Press Release
January 14, 2013

Holland & Knight Releases Comprehensive Study of California Environmental Quality Act

SAN FRANCISCO (January 2, 2013) — Holland & Knight recently conducted an analysis of litigation over the past 15 years to determine which types of projects are most often the target of lawsuits filed under the California Environmental Quality Act (CEQA). 

Holland & Knight, a law firm that frequently handles CEQA cases for both public agencies and private entities, reviewed all 95 published court decisions from January 1997 to February 2012 in which a CEQA lawsuit challenged the adequacy of a project’s Environmental Impact Report at the California Court of Appeal or Supreme Court.

Among key findings of the analysis: 

  • CEQA litigation is aimed more often at infill than greenfield projects.  Of the cases which could be characterized as involving “greenfield” or “infill” projects, 59% involved infill projects. 
  • More than a third (36%) of projects challenged were public agency projects like schools, hospitals, roads and universities.
  • The most commonly-challenged types of projects are infrastructure projects and mixed use development (19% of cases each).  
  • CEQA litigation is mostly about non-polluting projects.  Fewer than 11% of these cases involve industrial projects. 
  • CEQA litigation shelters anonymous interests:  The vast majority of cases - 73% - were filed by local organizations.  Forty three percent (43%) of the local organizations are unincorporated associations, which do not need to disclose their members (or the potential non-environmental economic or other interests of their members), when filing CEQA lawsuits.

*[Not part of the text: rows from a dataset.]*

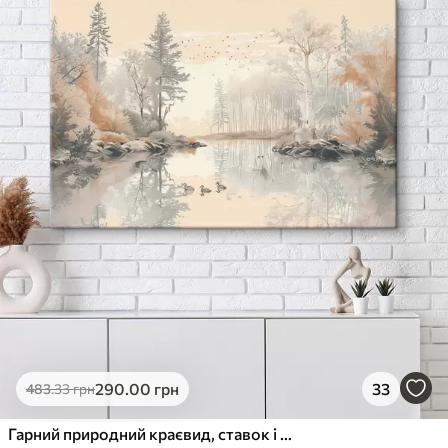
290
.00
грн
33
483
.33
грн
Гарний природний краєвид, ставок і дерева, дика природа, м'які пастельні кольори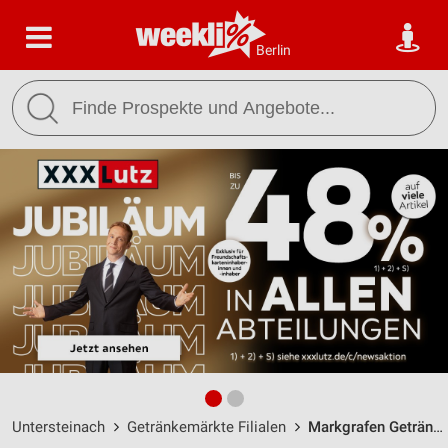
Berlin
Untersteinach
Getränkemärkte Filialen
Markgrafen Getränkemarkt Untersteinach / Hauptstraße 57 - Öffnungszeiten & Adresse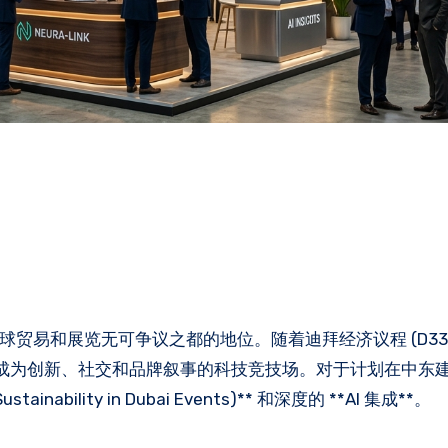
球贸易和展览无可争议之都的地位。随着迪拜经济议程 (D33
成为创新、社交和品牌叙事的科技竞技场。对于计划在中东
lity in Dubai Events)** 和深度的 **AI 集成**。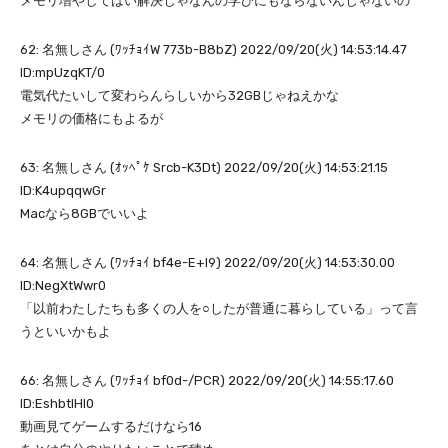
メモリ増やしてはい解決じゃなんの学びにもならないんじゃないの
62: 名無しさん (ﾜｯﾁｮｲW 773b-B8bZ) 2022/09/20(火) 14:53:14.47
ID:mpUzqKT/0
電気代たいして変わらんらしいから32GBじゃねえかな
メモリの価格にもよるが
63: 名無しさん (ｵｯﾍﾟｹ Srcb-K3Dt) 2022/09/20(火) 14:53:21.15
ID:K4upqqwGr
Macなら8GBでいいよ
64: 名無しさん (ﾜｯﾁｮｲ bf4e-E+l9) 2022/09/20(火) 14:53:30.00
ID:NegXtWwr0
「以前わたしたちも多くの人を○したが普通に暮らしている」って言
うといいかもよ
66: 名無しさん (ﾜｯﾁｮｲ bf0d-/PCR) 2022/09/20(火) 14:55:17.60
ID:EshbtIHl0
動画見てゲームするだけなら16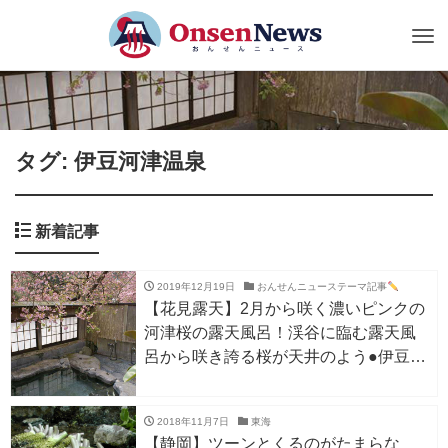
Tog
nav
タグ: 伊豆河津温泉
新着記事
2019年12月19日
おんせんニューステーマ記事
【花見露天】2月から咲く濃いピンクの
河津桜の露天風呂！渓谷に臨む露天風
呂から咲き誇る桜が天井のよう●伊豆河
津温泉 ファミリー＆リゾート川ばた
【静岡】
2018年11月7日
東海
【静岡】ツーンとくるのがたまらな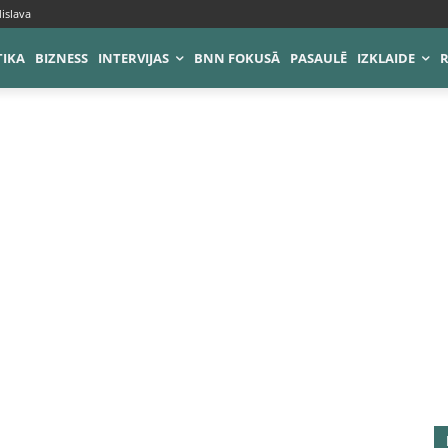
islava
TIKA
BIZNESS
INTERVIJAS
BNN FOKUSĀ
PASAULĒ
IZKLAIDE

“This analysis flies in the face of the notion promoted by some that CEQA is only being used to stop polluting projects or projects outside the urban boundaries,” said Jennifer Hernandez, head of Holland & Knight's West Coast Land Use and Environment Practice Group and author of the analysis. “Clearly, CEQA is most frequently used to stop infill developments, public works and public infrastructure that are vital to grow our state responsibly and in an environmentally conscious manner.” 

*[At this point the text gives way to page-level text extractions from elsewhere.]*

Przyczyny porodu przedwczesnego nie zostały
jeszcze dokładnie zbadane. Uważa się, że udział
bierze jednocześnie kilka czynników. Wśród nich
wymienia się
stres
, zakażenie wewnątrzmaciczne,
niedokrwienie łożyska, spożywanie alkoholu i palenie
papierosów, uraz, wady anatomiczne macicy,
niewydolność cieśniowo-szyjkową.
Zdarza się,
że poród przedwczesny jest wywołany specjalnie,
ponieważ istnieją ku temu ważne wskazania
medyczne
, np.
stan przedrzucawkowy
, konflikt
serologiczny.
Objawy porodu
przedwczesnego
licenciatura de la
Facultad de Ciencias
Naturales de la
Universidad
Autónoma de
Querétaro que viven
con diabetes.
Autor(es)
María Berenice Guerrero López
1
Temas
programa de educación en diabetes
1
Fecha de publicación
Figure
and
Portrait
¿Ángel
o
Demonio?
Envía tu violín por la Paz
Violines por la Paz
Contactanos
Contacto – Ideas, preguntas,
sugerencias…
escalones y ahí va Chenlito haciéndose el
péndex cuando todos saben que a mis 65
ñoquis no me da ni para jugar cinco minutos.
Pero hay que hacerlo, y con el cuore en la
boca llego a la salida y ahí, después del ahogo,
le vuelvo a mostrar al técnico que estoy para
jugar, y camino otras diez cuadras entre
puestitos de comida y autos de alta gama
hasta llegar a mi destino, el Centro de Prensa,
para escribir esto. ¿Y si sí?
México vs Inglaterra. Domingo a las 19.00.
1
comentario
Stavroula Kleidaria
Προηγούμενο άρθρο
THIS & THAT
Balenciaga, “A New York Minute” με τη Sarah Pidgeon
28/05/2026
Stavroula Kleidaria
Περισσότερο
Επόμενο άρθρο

"As CEQA litigation works in practice, a project with many neighbors will always pay a much higher price than a project with very few," said Daniel Golub, an associate in Holland & Knight's West Coast Land Use and Environment Practice Group and a co-author of the analysis.  "CEQA serves many important goals, but it is time to ask whether there is anything 'environmental' about burdening sustainable growth disproportionately to suburban sprawl."

The Holland & Knight analysis builds off of a previous report conducted by the Thomas Law Group of the same 95 published CEQA court decisions. That analysis looked at whether or not the 95 cases won or lost in court when they were challenged. The review found that even when a project undergoes an extensive Environmental Impact Report (EIR), in which environmental impacts are evaluated and mitigated to meet all local, state and federal environmental laws, the project is rejected 50% of the time when a court challenge is brought under CEQA. 

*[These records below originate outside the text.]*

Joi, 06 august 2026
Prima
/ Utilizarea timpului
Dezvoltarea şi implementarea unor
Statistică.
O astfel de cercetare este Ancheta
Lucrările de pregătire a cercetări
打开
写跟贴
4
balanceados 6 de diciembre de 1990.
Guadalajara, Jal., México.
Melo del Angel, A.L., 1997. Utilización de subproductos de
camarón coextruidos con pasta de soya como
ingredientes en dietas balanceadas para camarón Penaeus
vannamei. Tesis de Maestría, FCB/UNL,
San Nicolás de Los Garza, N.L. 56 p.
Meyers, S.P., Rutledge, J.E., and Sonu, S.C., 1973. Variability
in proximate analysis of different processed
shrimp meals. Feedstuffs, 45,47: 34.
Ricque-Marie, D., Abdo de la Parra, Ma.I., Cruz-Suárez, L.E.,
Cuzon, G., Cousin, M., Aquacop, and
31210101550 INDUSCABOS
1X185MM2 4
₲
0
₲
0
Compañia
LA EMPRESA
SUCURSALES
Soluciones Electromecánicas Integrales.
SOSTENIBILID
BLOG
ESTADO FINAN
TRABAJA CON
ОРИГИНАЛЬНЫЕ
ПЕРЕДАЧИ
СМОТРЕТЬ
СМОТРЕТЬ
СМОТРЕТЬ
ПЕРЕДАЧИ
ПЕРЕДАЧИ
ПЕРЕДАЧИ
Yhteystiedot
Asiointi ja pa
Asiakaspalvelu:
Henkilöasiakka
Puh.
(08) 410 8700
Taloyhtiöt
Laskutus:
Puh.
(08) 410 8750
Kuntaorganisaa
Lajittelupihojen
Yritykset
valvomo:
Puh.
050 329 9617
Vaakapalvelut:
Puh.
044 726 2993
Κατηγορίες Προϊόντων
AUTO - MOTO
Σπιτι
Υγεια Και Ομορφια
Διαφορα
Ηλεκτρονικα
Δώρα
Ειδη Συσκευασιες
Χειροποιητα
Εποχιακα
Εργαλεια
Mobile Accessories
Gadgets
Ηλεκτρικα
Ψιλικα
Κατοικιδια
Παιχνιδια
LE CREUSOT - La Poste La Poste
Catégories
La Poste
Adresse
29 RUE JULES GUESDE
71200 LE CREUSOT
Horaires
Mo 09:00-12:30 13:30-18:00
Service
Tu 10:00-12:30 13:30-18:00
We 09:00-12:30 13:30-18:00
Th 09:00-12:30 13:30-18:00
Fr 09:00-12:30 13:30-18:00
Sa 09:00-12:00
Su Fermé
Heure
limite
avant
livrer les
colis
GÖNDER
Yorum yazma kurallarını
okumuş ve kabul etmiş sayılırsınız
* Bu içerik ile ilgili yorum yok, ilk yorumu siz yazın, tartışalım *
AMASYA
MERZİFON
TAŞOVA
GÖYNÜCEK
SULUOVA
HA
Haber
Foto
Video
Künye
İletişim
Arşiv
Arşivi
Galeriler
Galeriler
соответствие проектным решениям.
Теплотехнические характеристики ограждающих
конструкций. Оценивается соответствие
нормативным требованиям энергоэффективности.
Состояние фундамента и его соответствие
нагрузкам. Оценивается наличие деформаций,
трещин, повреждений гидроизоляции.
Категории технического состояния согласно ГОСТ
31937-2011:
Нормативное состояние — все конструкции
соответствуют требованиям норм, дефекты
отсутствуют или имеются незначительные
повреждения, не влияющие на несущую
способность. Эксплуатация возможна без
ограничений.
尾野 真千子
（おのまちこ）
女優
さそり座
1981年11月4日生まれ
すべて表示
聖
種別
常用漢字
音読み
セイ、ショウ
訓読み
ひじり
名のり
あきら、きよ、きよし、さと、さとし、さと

“Even when a public or private entity does everything they’re supposed to do, including completing an EIR, the odds of losing a CEQA lawsuit is essentially a coin toss,” said Gary Toebben, President & CEO of the Los Angeles Area Chamber of Commerce and a co-chair of the CEQA Working Group. “No public entity or private business can adequately plan with a 50/50 chance of being stopped by a lawsuit.

About the CEQA Working Group: The CEQA Working Group is a broad coalition representing business, labor, schools, hospitals, clean tech, transit, affordable housing and other organizations that are pushing for moderate reforms to CEQA that will preserve its original intent – environmental protection and public disclosure – while eliminating some of the misuses of CEQA that hurt job creation, community renewal and our environment.